Teresi wrote in his new book Hijacking the Brain, “When the treatment center doctor told me that I have an organic brain disease, alcoholism, and that the best-known ‘cure’ was practicing a 12-Step program, I thought he was on drugs.” He added, “I needed a solid scientific explanation for how a spiritual program can arrest an organic brain disease.”
Teresi eventually would conduct exhaustive research into others’ scientific conclusions about why 12-Step programs remain, in his words in the book, “the best-proven methods to achieve sustainable recovery.” The results are mapped out in Hijacking the Brain (AuthorHouse), which Teresi wrote in collaboration with Harry Haroutunian, MD, physician director of the residential treatment program at the Betty Ford Center.

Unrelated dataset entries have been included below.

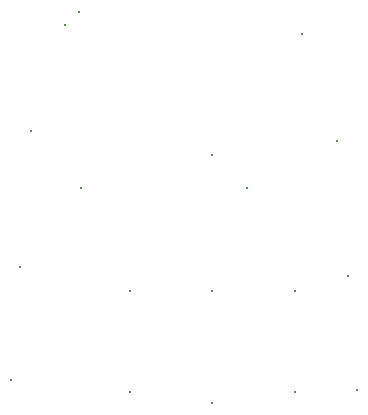
<source format=gbr>
%FSTAX23Y23*%
%MOMM*%
%SFA1B1*%

%IPPOS*%
%ADD47C,0.299999*%
%LNledpcbv2_filling-1*%
%LPD*%
G54D47*
X-08863Y16251D03*
X09449Y-15899D03*
X02449Y-16899D03*
X-04549Y-15899D03*
X-14648Y-14939D03*
X-04549Y-07399D03*
X02449D03*
X09449D03*
X05349Y01299D03*
X-08649D03*
X-12948Y06142D03*
X-13875Y-05351D03*
X1301Y05344D03*
X13937Y-06148D03*
X14711Y-15737D03*
X02449Y04099D03*
X09999Y14349D03*
X-09999Y15149D03*
M02*
</source>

In a recent interview, Teresi and Haroutunian emphasized how stress in humans leads many down a dangerous path of substance misuse, and how stress also exacerbates relapse among those in recovery. The authors in their book cite numerous studies (1,223 references in all, available in full at www.hijackingthebrain.com) that document the neurobiological effects of substances and then the mediating effects of the spiritual connection that is brought about through 12-Step participation.
“12-Step programs have consistently suggested a path of recovery that leads people to empathetic socialization, altruism, and concern for other individuals,” says Haroutunian. “Things happen to the brain that are the antithesis to the stress that serves addiction. The lack of stress from this [spiritual] state is a chemical event that works against one’s craving.”
The book cites numerous studies outlining the benefits of 12-Step participation. Effectiveness research includes a review finding that post-treatment participation in a 12-Step program is associated with higher abstinence rates regardless of what type of primary treatment the individual received, as well as a 2009 literature review finding that evidence for Alcoholics Anonymous’s (AA’s) effectiveness was strong for five of six study criteria examined.
Through his recent work, Teresi describes his own evolution from skeptic (Haroutunian refers to licensed professionals such as Teresi as a “particularly hard nut to crack”) to firm believer. In thanking the researchers whose work he studied, Teresi wrote at the book’s conclusion, “Your research and your observations are outstanding, and contributed to the saving of at least one life: mine. I simply connected the dots.”